No fim das contas, está prevalecendo a teoria da sobreposição (ou acúmulo) de direitos, mesmo que parcial. Então, há países que reconhecem totalmente essa duplicidade de proteção, enquanto outros a reconhecem parcialmente – em alguns poucos casos, ainda se considera que são direitos independentes e que não se misturam.

Mas como saber se isso tudo faz realmente sentido? Afinal, quem garante que em um litígio, uma disputa judicial sobre um design de embalagem, o copyright será mesmo aceito?

Na França, a “teoria da unidade da arte” é reconhecida legalmente desde 1909. Na Comunidade Européia, em 1998 houve o reconhecimento da cumulação da proteção, ficando a cargo dos países membros definir a extensão dessa cumulatividade. E, no Brasil, há a decisão recente do TJ/SP a favor da grife francesa Hermès. Em minha opinião, a tendência é que essa teoria se consolide cada vez mais e, em especial nos países onde prevalece a escola francesa de Direito de Autor.

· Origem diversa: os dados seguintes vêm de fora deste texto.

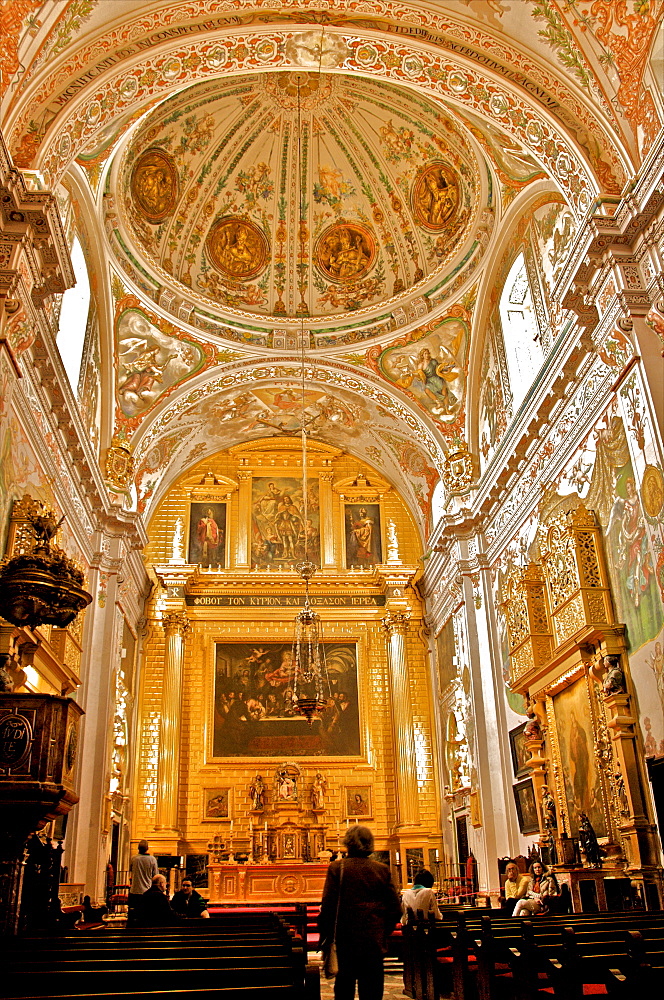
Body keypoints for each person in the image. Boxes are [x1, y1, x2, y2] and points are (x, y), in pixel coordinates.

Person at [318, 824, 402, 1000]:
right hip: (372, 941)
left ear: (348, 843)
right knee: (372, 991)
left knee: (344, 990)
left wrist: (326, 936)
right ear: (370, 844)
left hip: (345, 940)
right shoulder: (382, 869)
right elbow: (395, 908)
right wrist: (381, 931)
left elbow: (328, 907)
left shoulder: (337, 868)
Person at [128, 840, 158, 925]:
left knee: (134, 914)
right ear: (147, 848)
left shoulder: (134, 858)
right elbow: (155, 875)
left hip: (135, 890)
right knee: (146, 915)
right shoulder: (152, 859)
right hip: (147, 890)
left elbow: (130, 869)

Nos Estados Unidos há um entendimento muito mais pragmático, focado nos direitos patrimoniais. Mas mesmo lá houve uma profunda flexibilização do “Copyright”, que fez os EUA aderirem à Convenção de Berna – ao que se comenta, fruto de um lobby da Disney para proteger seu amado Mickey e os bilhões de dólares que ele traz em faturamento (e os milhares de empregos que cria) para a terra do Tio Sam.

Então, esse é o momento certo para pensar nessa opção. Mesmo que sua empresa tenha condições técnicas e financeiras de fazer a proteção pelo Desenho Industrial (DI), a opção de proteger suas embalagens também pelo Direito Autoral é uma alternativa válida, econômica e estratégica.

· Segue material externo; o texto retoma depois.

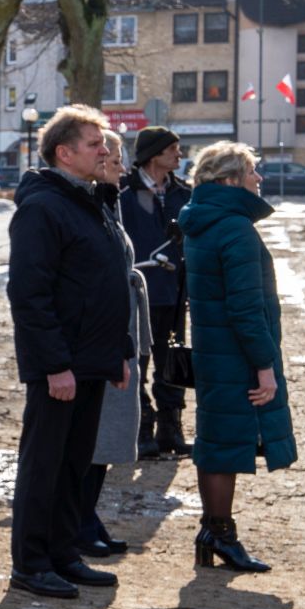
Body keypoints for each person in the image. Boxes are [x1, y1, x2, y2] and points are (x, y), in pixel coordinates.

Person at [4, 106, 133, 599]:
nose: (105, 151)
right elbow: (30, 294)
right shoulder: (43, 208)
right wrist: (55, 365)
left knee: (73, 466)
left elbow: (105, 283)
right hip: (62, 365)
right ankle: (31, 563)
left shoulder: (89, 199)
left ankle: (62, 554)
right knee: (44, 466)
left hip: (92, 360)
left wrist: (118, 351)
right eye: (95, 144)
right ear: (64, 152)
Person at [177, 141, 288, 573]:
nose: (258, 179)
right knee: (223, 445)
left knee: (216, 440)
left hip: (214, 349)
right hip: (236, 355)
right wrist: (265, 366)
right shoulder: (235, 227)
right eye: (251, 172)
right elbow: (246, 308)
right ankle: (220, 534)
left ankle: (214, 531)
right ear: (229, 180)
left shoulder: (203, 220)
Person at [79, 129, 147, 556]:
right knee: (94, 438)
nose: (123, 169)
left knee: (105, 439)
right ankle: (79, 519)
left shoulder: (108, 202)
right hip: (99, 340)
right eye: (117, 160)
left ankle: (87, 513)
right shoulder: (89, 206)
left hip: (116, 337)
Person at [122, 125, 192, 458]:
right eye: (173, 149)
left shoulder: (183, 194)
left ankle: (170, 427)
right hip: (139, 294)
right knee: (137, 361)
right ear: (154, 155)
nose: (179, 155)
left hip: (175, 293)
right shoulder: (124, 193)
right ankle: (141, 425)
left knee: (173, 360)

Afinal, se você tiver um problema de plágio nos países que já reconhecem a validade do Direito Autoral, a proteção será extremamente útil e poderá trazer enormes benefícios financeiros e legais. E, se considerarmos que muitos países estão gradualmente aderindo a essa sobreposição de direitos, seu investimento na proteção de direitos autorais forma uma carteira de ativos em propriedade intelectual que pode se valorizar por décadas.